Tod & Hughston GR Intro: FRW Metric Derivation w/ R=6k or R=3k?

[binbagsss]

I'm looking at Tod and Hughston Introduction to GR and writing the metric in the two forms;

[1]##ds^{2}=dt^{2}-R^{2}(t)(\frac{dr^{2}}{1-kr^{2}}+r^{2}(d\theta^{2}+sin^{2}\theta d\phi^{2}))##

[2] ##ds^{2}=dt^{2}-R^{2}(t)g_{ij}dx^{i}dx^{j}##

where

##g_{ij}dx^{i}dx^{j}=d\chi^{2}+\chi^{2}(d\theta^{2}+sin^{2}\theta d\phi^{2}) ## for ##k=0##
##=d\chi^{2}+sin^{2}\chi{2}(d\theta^{2}+sin^{2}\theta d\phi^{2}) ## for ##k=1##
##=d\chi^{2}+sinh^{2}\chi{2}(d\theta^{2}+sin^{2}\theta d\phi^{2}) ## for ##k=-1##

Now in solving for the form [2] Tod computes the Ricci scalar of ##ds^{2}=d\chi^{2}+f^{2}(\chi)(d\theta^{2}+sin^{2}\theta d\phi^{2})## and finds ##R=-(2\frac{f''}{f}-\frac{1}{f^{2}}+\frac{(f')^{2}}{f^{2}}## then integrates, uses ##R=3k## and solves for all 3 cases ##k=0,\pm 1##.

My question

##R=3k## doesn't seem right to me, since in 3-d space we can write ##R_{ab}=2kg_{ab}##. Of course you could just define a constant ##K=2k##, but it uses the constant ##k## in the FRW metric of the form [1] not ##k##, comparing to Introduction to GR lecture notes by sean M.Caroll,I thought that this should be ##R=6k##

...In Caroll's notes he uses ##R_{ab}=2kg_{ab}## in the derivation and gives the FRW metric the same as in form [1] with small ##k##. So it doesn't look as though Tod has used ##K=2k##.
Can anyone help explain how Tod uses ##R=3k##?

Thanks.

 

[PeterDonis]

I thought that this should be ##R=6k##

That's what I get when I compute the Ricci scalar for the spatial part of [1] (i.e., the part inside the parentheses after ##R^2(t)## ).

Tod computes the Ricci scalar of ##ds^{2}=d\chi^{2}+f^{2}(\chi)(d\theta^{2}+sin^{2}\theta d\phi^{2})## and finds ##R=-(2\frac{f''}{f}-\frac{1}{f^{2}}+\frac{(f')^{2}}{f^{2}}##

When I compute the Ricci scalar for this, I get twice the answer you are giving from Tod.

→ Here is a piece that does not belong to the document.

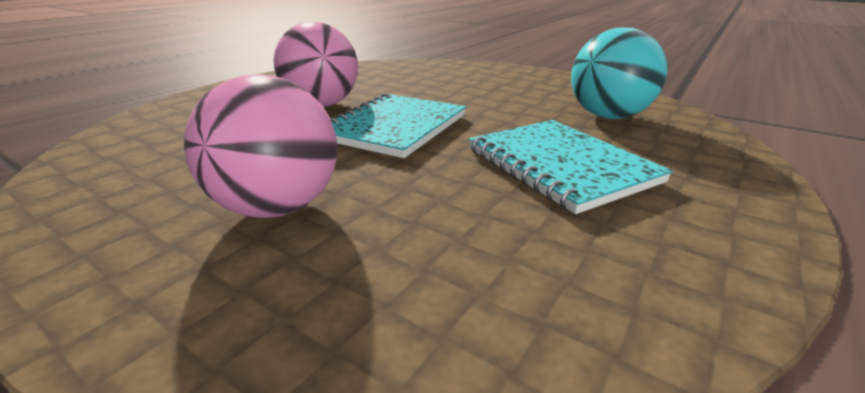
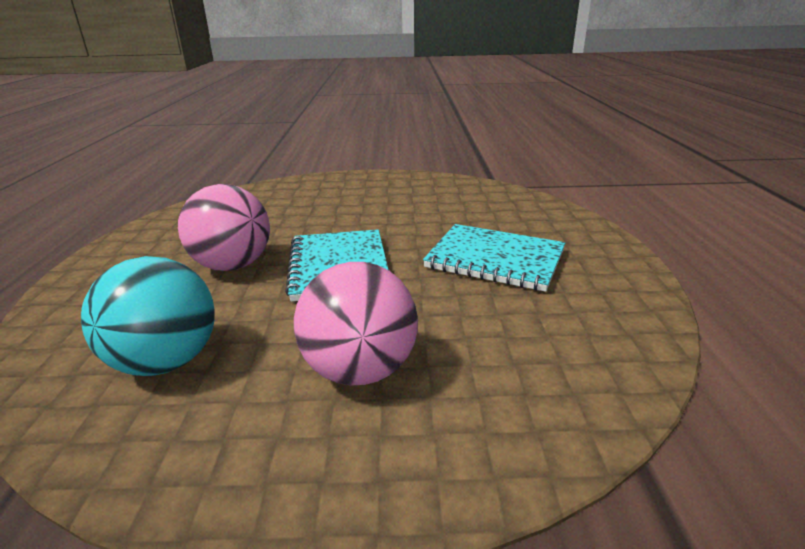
camera: 35 degrees left, 0 degrees up
turquoise ball [571,28,667,119] -> turquoise ball moved to [81,256,215,376]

So it looks to me like Tod is dividing by 2 somewhere in order to equate his answer for [2] with R = 3k for [1].

 

[binbagsss]

That's what I get when I compute the Ricci scalar for the spatial part of [1] (i.e., the part inside the parentheses after ##R^2(t)## ).
When I compute the Ricci scalar for this, I get twice the answer you are giving from Tod. So it looks to me like Tod is dividing by 2 somewhere in order to equate his answer for [2] with R = 3k for [1].

Thanks for your reply. I can't see at all where Tod is dividing by 2 though.
Could the answer possibly lie in the fact that simulatenously rescaling:
##k \to k/| k/##
##r \to \sqrt{| k|} r ##
##a \to a/\sqrt{|k|} ##
The FRW metric is unchanged?
If it could however, I'm unsure how to justify explicitly.
Thanks.

 

[PeterDonis]

Could the answer possibly lie in the fact that simulatenously rescaling:
##k \to k/| k/##
##r \to \sqrt{| k|} r##
##a \to a/\sqrt{|k|}##
The FRW metric is unchanged?

I don't see how that would account for the factor of 2. I don't have Tod and Hughston, so I can't say where the discrepancy arises.

 

[binbagsss]

I don't suppose anyone else has any ideas on where this extra factor of 2 is coming from?
Is it possible that ##\chi## could have been re-scaled such that solving the case ##R=3k## is the same as solving for ##R=6k##.